→ Required action A
Decide whether each statement agrees with the PhenCards repository page, answering yes or no and quoting the deciding words: (i) Doc2Hpo is among the uploaded Docker images; (ii) Elasticsearch 7.8.1 was used to build the Lucene indices; (iii) the PhenCards paper appeared in Genome Med in 2020.
→ Required action B
Rewrite the PhenCards repository page text between "We have uploaded" and "the site fast.", inclusive, replacing "Elasticsearch" with "OpenSearch".
→ Required action C
Turn the paragraph of the PhenCards repository page that begins "We have uploaded Docker images" into a short list that keeps its main facts.

→ Study text
BEGIN

Skip to content

WGLab/PhenCards

Repository files navigation

PhenCards

Please cite our paper:

Havrilla, J.M., Liu, C., Dong, X., Weng, C., Wang, K. PhenCards: a data resource linking human phenotype information to biomedical knowledge. Genome Med 13, 91 (2021). https://doi.org/10.1186/s13073-021-00909-8

Zenodo for Code: DOI

Zenodo for Data: DOI

This is the repository for the code used to make PhenCards.org

(C) Wang Lab 2020-2021

Running the site

We have uploaded Docker images for PhenCards (don't forget to use 1.0.0 for paper version), Doc2Hpo, and Phen2Gene at: https://hub.docker.com/u/genomicslab. You can click the links to find them as well. You will also need the Docker image for Elasticsearch 7.8.1 which was used to build the Lucene indices and make the autocompletion and the site fast.

END

→ Entries shown
BEGIN

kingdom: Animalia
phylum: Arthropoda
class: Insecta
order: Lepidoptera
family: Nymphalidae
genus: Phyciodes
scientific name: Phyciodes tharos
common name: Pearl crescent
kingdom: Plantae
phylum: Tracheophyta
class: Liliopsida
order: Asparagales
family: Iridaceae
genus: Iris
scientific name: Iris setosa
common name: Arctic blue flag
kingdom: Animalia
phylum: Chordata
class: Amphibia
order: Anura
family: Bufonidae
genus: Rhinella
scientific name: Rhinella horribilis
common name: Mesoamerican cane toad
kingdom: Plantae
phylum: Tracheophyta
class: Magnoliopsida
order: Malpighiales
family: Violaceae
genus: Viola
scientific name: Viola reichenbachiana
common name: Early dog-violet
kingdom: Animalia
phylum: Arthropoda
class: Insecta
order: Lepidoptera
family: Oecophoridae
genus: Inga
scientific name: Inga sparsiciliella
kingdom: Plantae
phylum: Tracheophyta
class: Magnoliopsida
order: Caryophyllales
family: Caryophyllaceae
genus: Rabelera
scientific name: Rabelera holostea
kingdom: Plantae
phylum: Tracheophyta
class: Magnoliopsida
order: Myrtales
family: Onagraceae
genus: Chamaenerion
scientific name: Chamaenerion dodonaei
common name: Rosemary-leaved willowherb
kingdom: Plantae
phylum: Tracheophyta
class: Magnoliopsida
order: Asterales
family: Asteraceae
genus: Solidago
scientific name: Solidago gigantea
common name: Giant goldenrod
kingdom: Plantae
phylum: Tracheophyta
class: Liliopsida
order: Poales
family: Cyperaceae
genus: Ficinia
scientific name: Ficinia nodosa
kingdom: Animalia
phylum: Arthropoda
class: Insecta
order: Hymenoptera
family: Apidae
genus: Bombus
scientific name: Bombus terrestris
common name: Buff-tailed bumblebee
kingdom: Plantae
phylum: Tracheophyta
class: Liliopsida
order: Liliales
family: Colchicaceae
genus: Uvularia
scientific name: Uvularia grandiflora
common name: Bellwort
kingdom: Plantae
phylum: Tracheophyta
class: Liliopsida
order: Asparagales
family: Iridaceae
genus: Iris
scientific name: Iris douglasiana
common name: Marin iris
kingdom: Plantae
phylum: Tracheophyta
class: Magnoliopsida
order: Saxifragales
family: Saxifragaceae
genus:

END

→ Problem solution A
(i) Yes: "We have uploaded Docker images for PhenCards (don't forget to use 1.0.0 for paper version), Doc2Hpo, and Phen2Gene"
(ii) Yes: "the Docker image for Elasticsearch 7.8.1 which was used to build the Lucene indices"
(iii) No: "Genome Med 13, 91 (2021)"

→ Problem solution B
We have uploaded Docker images for PhenCards (don't forget to use 1.0.0 for paper version), Doc2Hpo, and Phen2Gene at: https://hub.docker.com/u/genomicslab. You can click the links to find them as well. You will also need the Docker image for OpenSearch 7.8.1 which was used to build the Lucene indices and make the autocompletion and the site fast.

→ Problem solution C
- Docker images for PhenCards, Doc2Hpo, and Phen2Gene are at https://hub.docker.com/u/genomicslab, and the links can also be clicked to find them.
- For the paper version of PhenCards, use 1.0.0.
- The Docker image for Elasticsearch 7.8.1 is also needed. It was used to build the Lucene indices and to make the autocompletion and the site fast.